> _DATA SHOWN_:
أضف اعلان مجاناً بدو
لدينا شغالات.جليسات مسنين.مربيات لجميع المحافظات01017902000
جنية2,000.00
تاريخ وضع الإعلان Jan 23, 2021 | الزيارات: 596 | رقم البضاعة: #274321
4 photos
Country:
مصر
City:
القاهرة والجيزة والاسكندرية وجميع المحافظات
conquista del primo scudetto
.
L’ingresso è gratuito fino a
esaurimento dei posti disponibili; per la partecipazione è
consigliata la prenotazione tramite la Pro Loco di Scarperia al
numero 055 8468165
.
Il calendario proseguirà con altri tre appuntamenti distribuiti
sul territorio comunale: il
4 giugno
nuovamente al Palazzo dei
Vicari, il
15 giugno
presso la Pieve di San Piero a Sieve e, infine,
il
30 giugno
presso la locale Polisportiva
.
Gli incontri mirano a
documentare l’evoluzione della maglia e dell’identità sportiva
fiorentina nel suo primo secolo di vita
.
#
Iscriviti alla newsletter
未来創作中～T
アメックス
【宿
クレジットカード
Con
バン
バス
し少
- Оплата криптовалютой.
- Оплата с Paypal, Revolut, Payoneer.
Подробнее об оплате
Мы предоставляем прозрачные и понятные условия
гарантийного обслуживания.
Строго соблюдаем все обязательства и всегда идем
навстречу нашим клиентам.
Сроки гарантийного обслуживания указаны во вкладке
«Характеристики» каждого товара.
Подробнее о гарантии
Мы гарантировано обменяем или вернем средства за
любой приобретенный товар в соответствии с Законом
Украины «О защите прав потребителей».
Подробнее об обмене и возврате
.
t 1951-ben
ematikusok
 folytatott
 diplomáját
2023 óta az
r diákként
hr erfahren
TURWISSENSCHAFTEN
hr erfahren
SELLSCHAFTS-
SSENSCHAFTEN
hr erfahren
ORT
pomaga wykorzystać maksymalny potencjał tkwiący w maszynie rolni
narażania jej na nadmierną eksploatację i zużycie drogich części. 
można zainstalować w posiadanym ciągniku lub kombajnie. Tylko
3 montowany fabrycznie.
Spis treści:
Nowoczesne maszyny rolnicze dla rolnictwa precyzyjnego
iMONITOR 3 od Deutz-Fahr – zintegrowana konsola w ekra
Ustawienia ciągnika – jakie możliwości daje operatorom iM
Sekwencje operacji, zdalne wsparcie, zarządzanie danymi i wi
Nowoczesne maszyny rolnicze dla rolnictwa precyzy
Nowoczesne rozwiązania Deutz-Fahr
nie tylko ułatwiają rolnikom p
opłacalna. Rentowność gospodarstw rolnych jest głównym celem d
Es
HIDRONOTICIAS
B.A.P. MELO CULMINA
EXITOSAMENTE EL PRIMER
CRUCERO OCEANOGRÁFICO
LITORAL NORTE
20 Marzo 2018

> _YOUR TASK_: Copy all lines of the records that have the string "rolnicze" in them.

> _TASK OUTPUT_:
Nowoczesne maszyny rolnicze dla rolnictwa precyzyjnego
Nowoczesne maszyny rolnicze dla rolnictwa precyzy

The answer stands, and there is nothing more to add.